··· Records for the exercise
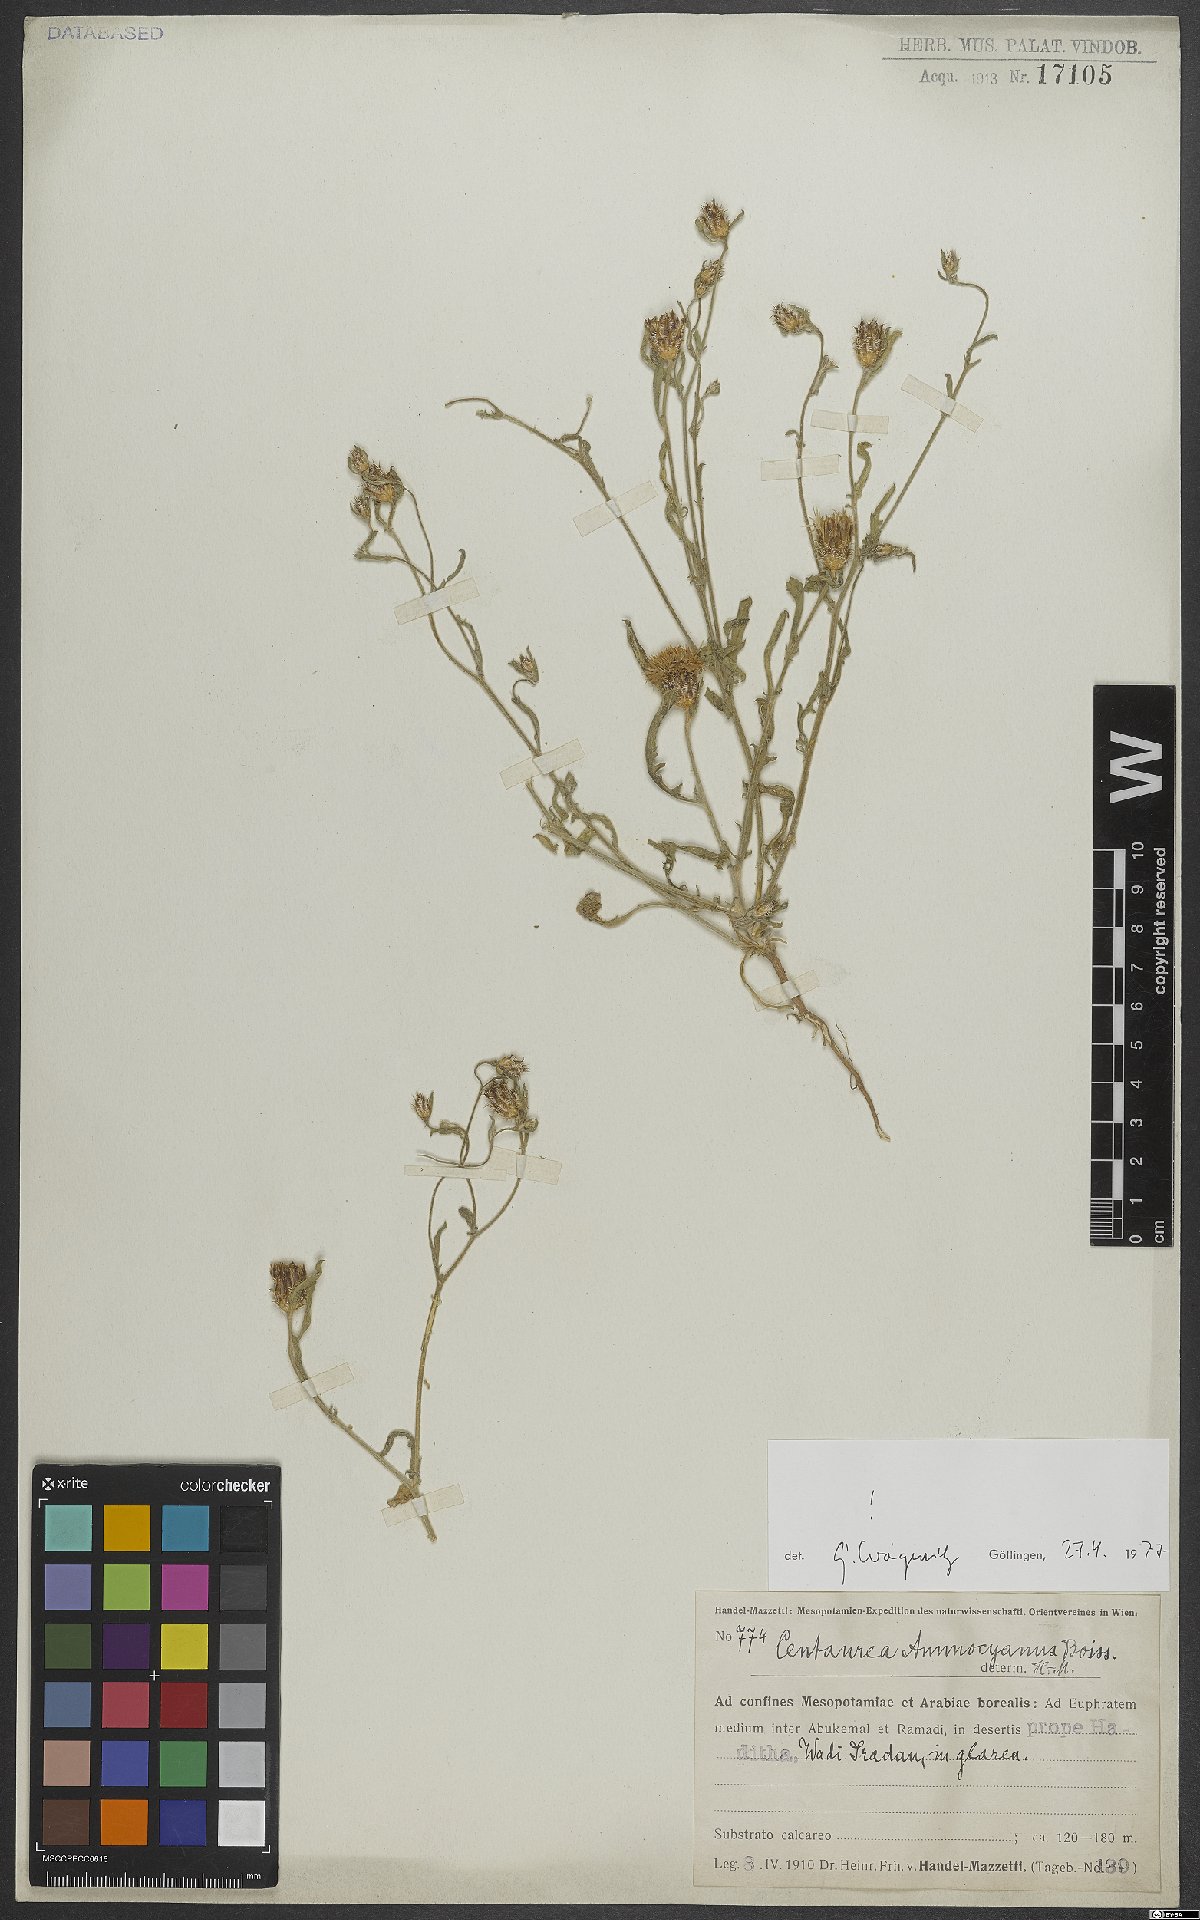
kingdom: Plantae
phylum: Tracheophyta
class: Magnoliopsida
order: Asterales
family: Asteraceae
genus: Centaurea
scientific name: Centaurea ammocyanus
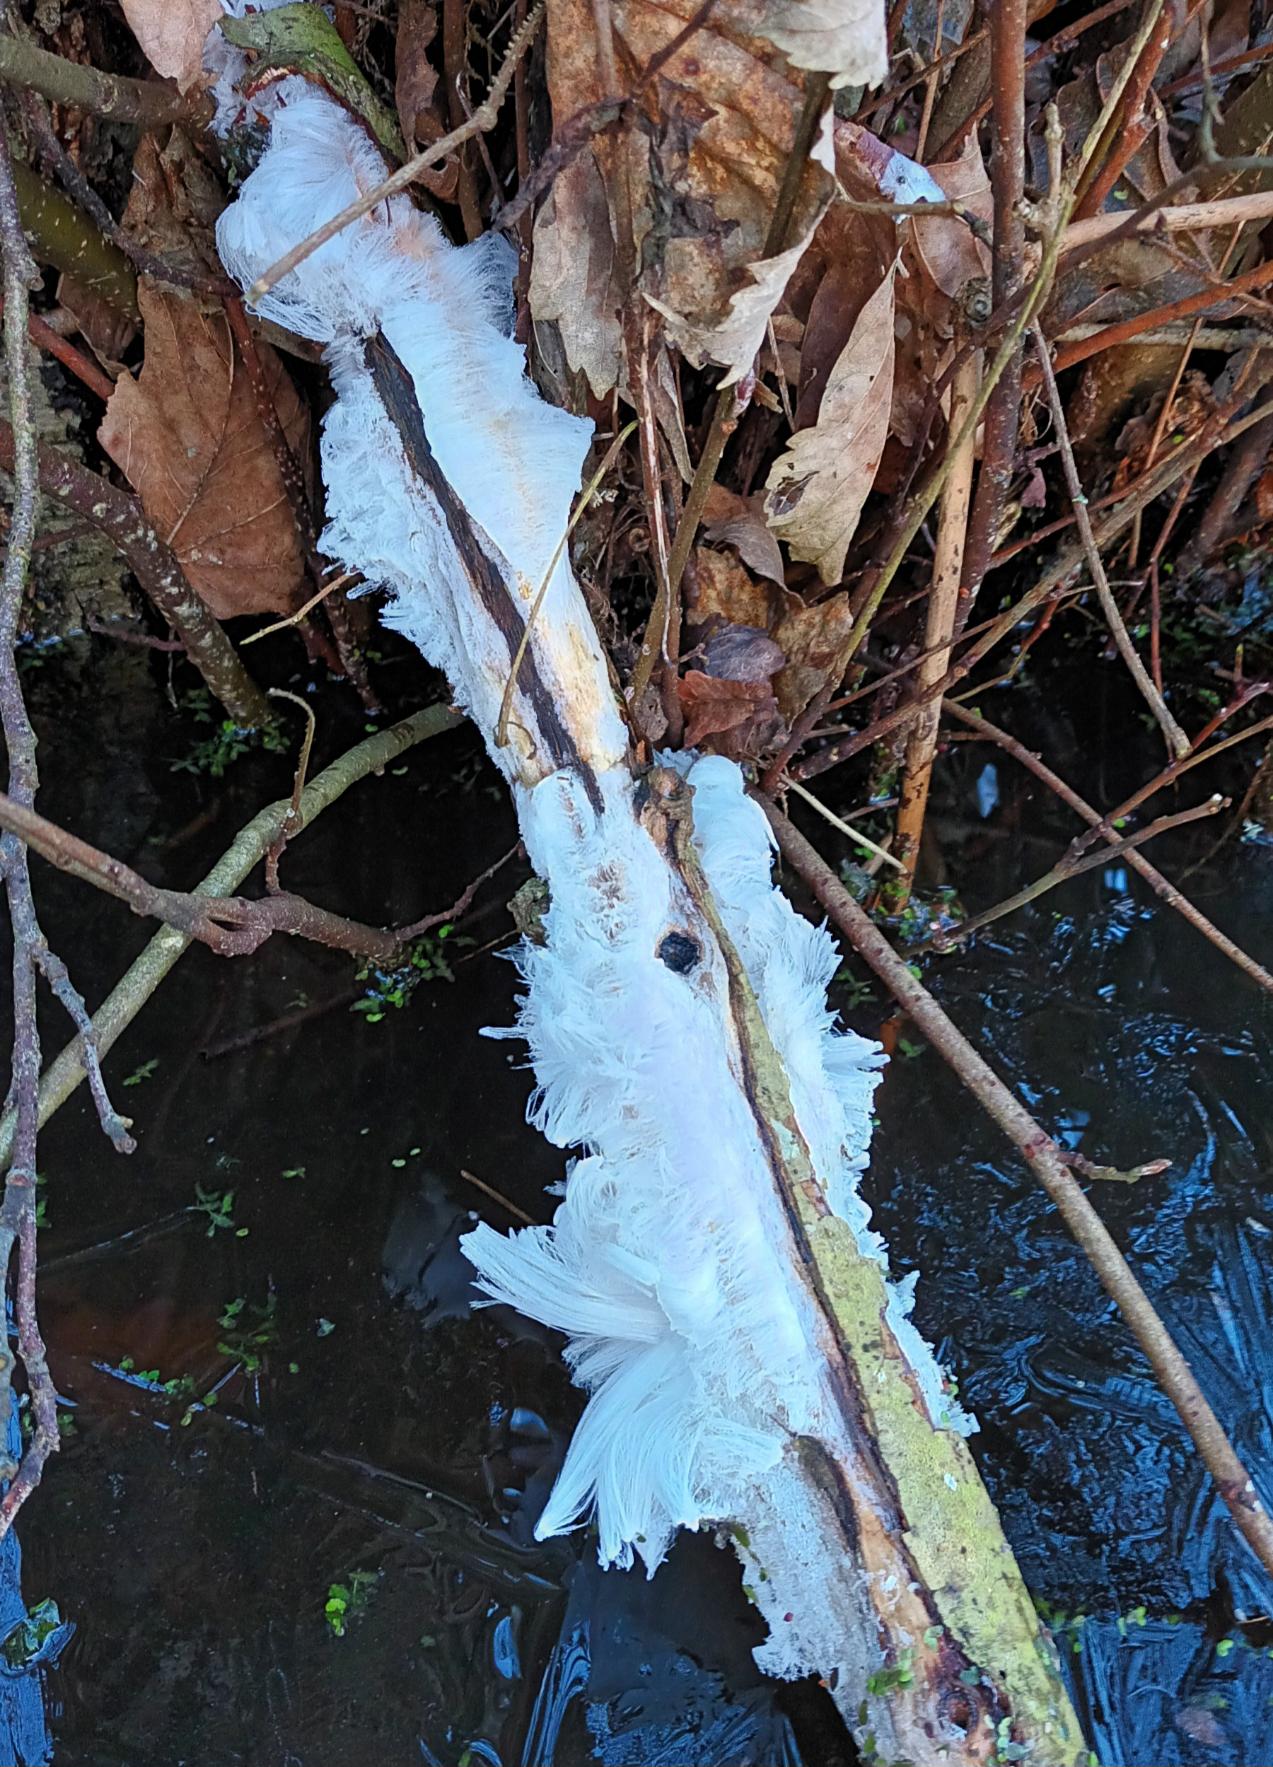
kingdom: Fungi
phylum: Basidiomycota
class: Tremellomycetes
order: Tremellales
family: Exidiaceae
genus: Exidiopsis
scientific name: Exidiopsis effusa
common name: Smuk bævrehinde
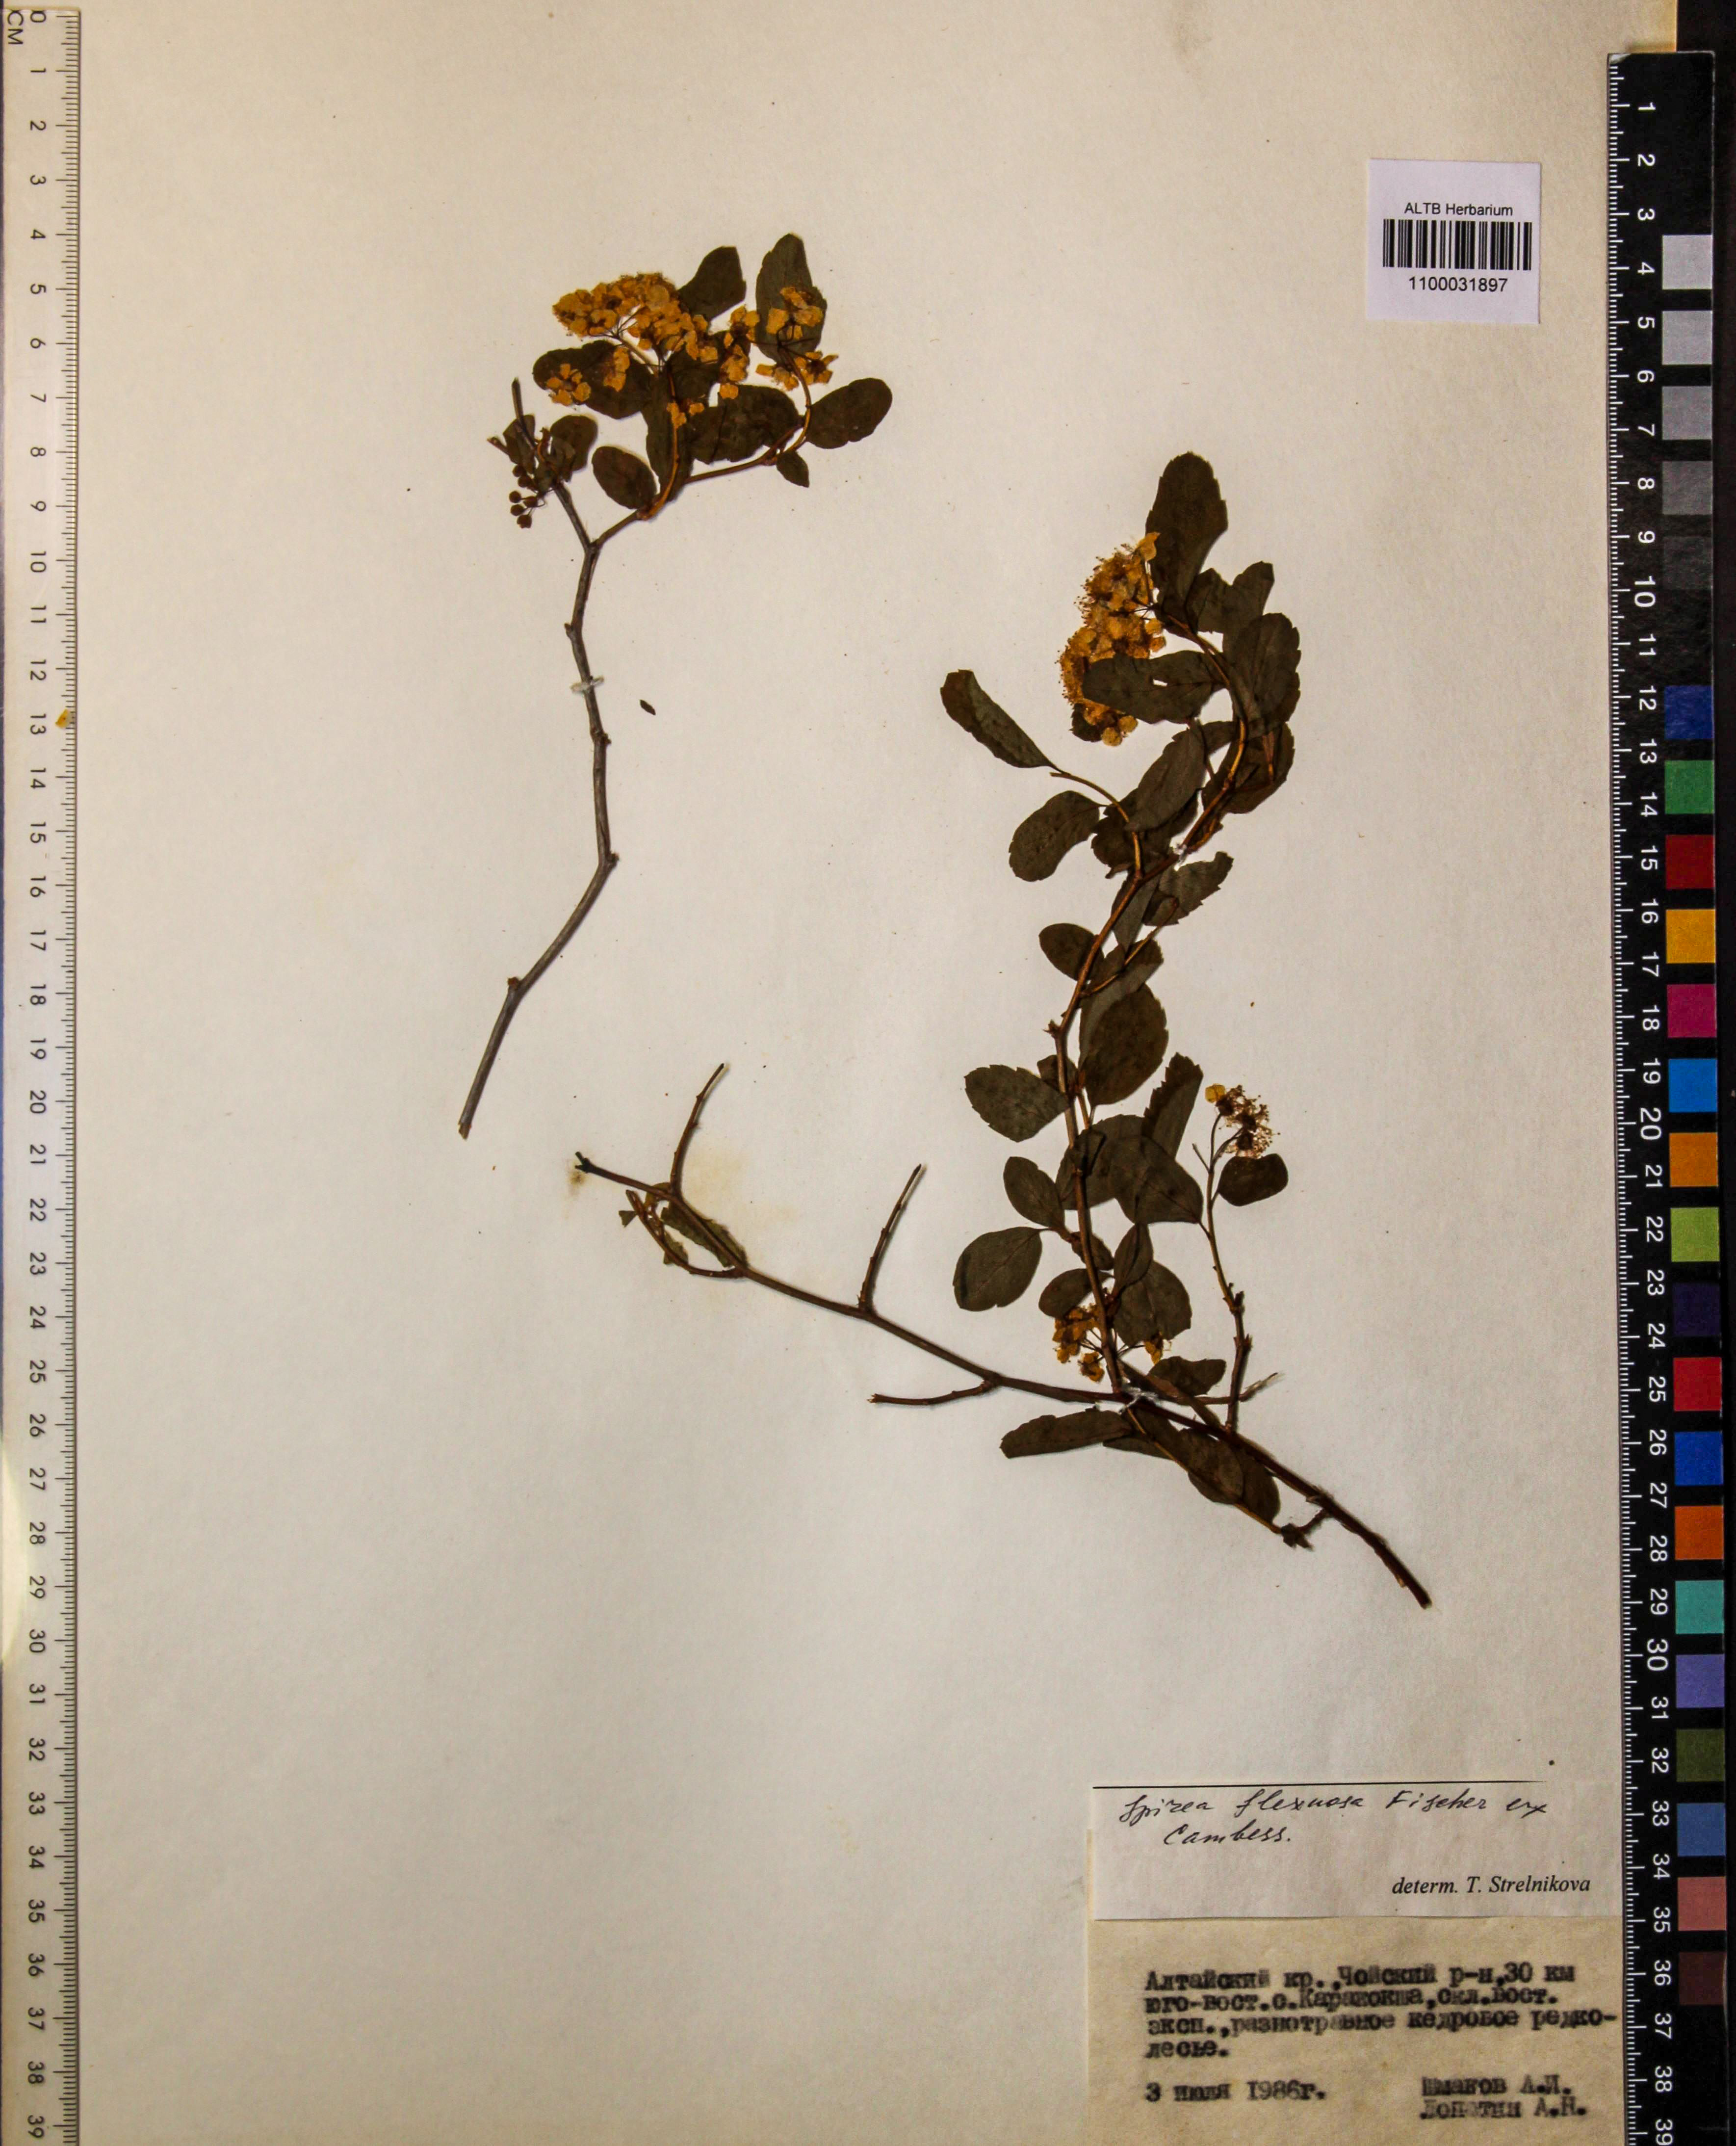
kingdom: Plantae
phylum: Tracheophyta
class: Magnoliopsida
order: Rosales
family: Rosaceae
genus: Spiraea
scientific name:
······
Transcribe verbatim the text lines of every row above, omitting the pictures.

[Completed exercise]:
kingdom: Plantae
phylum: Tracheophyta
class: Magnoliopsida
order: Asterales
family: Asteraceae
genus: Centaurea
scientific name: Centaurea ammocyanus
kingdom: Fungi
phylum: Basidiomycota
class: Tremellomycetes
order: Tremellales
family: Exidiaceae
genus: Exidiopsis
scientific name: Exidiopsis effusa
common name: Smuk bævrehinde
kingdom: Plantae
phylum: Tracheophyta
class: Magnoliopsida
order: Rosales
family: Rosaceae
genus: Spiraea
scientific name:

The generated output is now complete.